Emerging role of fibroblast growth factor 23 in a bone–kidney axis regulating systemic phosphate homeostasis and extracellular matrix mineralization

Abstract

To describe emerging understanding of fibroblast growth factor 23 (FGF23) - a bone-derived hormone that inhibits phosphate reabsorption and calcitriol production by kidney and participates as the principle phosphaturic factor in a bone-kidney axis coordinating systemic phosphate homeostasis and bone mineralization.

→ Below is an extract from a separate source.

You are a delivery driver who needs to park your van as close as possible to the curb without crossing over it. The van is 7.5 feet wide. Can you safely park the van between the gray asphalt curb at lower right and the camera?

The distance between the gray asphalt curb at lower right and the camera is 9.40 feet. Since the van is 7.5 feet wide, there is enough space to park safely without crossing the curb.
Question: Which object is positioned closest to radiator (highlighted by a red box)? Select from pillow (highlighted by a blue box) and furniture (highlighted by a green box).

FGF23 (a circulating factor made by osteocytes in bone) inhibits phosphate reabsorption and 1,25(OH)2D production by kidney. Physiologically, FGF23 is a counter-regulatory phosphaturic hormone for vitamin D and coordinates systemic phosphate homeostasis with skeletal mineralization. Pathologically, high circulating FGF23 levels cause hypophosphatemia, decreased 1,25(OH)2D production, elevated parathyroid hormone and rickets/osteomalacia. FGF23 mutations impairing its degradation cause autosomal dominant hypophosphatemic rickets. Respective loss-of-function mutations of osteocyte gene products DMP1 and Phex cause autosomal recessive hypophosphatemic rickets and X-linked hypophosphatemic rickets, initiating increased FGF23 production. Low FGF23 levels lead to hyperphosphatemia, elevated 1,25(OH)2D, and soft-tissue calcifications. FGF23 is markedly increased in chronic renal disease, but its role remains undefined. FGF23 discovery has uncovered primary regulatory pathways and new systems biology governing bone mineralization, vitamin D metabolism, parathyroid gland function, and renal phosphate handling. FGF23 assessment will become important in diagnosing hypophosphatemic and hyperphosphatemic disorders, for which pharmacological regulation of FGF23 levels may provide novel treatments.